A spokesperson for Fonterra, says the company is keeping an open mind about milk products produced by synthetic biology.

“We’re confident that consumers around the world will continue to want natural, grass-fed dairy as a premium source of nutrition,” the spokesperson says.

“At the same time, we recognise consumers have different nutritional needs and preferences.”

Fonterra’s response to the threat to its business from products like Remilk was to take a stake in 2019 in a company called Motif Ingredients in the United States. It is makes bio-engineered animal and food ingredients.

This aims to keep Fonterra “at the forefront of this emerging, next-generation nutrition sector”.

“It’ll enable us to explore how we can capture more value from this emerging sector.

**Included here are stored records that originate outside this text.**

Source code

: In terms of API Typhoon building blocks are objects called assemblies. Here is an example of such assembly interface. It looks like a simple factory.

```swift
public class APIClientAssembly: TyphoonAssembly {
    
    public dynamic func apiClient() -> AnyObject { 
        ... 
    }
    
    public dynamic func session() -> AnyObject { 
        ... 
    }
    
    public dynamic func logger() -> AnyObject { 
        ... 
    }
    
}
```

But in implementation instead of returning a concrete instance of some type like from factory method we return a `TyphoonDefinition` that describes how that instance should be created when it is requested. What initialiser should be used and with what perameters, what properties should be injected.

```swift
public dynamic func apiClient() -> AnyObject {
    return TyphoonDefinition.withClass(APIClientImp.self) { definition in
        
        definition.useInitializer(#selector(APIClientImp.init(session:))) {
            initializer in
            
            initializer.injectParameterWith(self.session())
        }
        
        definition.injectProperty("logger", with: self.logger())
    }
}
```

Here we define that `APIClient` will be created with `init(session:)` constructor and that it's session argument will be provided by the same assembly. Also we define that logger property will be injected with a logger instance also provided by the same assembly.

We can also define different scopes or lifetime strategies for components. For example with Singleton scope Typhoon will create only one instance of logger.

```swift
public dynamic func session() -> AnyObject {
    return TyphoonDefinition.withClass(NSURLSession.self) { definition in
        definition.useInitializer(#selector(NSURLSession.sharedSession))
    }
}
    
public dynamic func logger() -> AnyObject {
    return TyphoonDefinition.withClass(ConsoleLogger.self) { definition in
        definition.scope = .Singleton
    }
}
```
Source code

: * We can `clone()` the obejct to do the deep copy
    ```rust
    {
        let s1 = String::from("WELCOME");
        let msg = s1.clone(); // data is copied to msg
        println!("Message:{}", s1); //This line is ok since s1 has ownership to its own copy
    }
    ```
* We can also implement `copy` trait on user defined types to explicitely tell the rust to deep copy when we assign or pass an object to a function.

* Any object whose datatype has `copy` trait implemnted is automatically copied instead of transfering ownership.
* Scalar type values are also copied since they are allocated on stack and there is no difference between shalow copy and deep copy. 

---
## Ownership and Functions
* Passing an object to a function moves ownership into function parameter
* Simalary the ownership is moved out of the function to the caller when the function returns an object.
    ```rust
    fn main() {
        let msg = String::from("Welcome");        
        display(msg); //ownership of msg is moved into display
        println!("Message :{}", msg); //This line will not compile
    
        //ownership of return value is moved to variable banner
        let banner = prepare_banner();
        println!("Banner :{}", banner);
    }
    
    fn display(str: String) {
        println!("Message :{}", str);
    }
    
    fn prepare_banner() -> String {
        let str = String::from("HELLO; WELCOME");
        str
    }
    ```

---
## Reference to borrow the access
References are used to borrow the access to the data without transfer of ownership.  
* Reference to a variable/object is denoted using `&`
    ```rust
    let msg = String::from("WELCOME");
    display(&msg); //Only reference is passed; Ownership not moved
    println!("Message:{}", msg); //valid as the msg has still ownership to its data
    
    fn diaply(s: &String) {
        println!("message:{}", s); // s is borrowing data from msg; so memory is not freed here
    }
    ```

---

“Over the long term, we believe the world will need a combination of alternative and traditional nutritional sources to meet the world’s increasing need for food, especially protein.”

Remilk’s value proposition relies on the same data produced by Fonterra including the expectation that an increasing proportion of the world’s population, which is expected to be 9 billion by 2050, will seek high protein and energy diets.

But Grinbaum says it is impossible for the dairy industry to supply the demand for milk products without extensive use of synthetic biology.

“At the moment there are about 7 billion people in the world, but only about 700 million are living in what we call rich countries, and they’re enjoying all the benefits of a protein rich diet,” he says.

“Now the rest they want to live those lives and some of them are on the way there and will become middle class and enjoy it.

“We simply don’t have enough resources to supply the demand. Of course, there will be room for cows, but the majority of the growing demand will be supplied by solutions like Remilk – this is sustainable and the rest is not sustainable.”

Fonterra, which produces 21.8 million tonnes a year of carbon emissions from farming or about 20 per cent of New Zealand’s carbon emissions, says it has a plan to slash its emissions, primarily through changed manufacturing production fuels and planting trees.

Also, Fonterra, which has cheese making operations in Australia, argues that its Australian and New Zealand dairy farming operations are the most sustainable in the world and the world’s most cost-effective.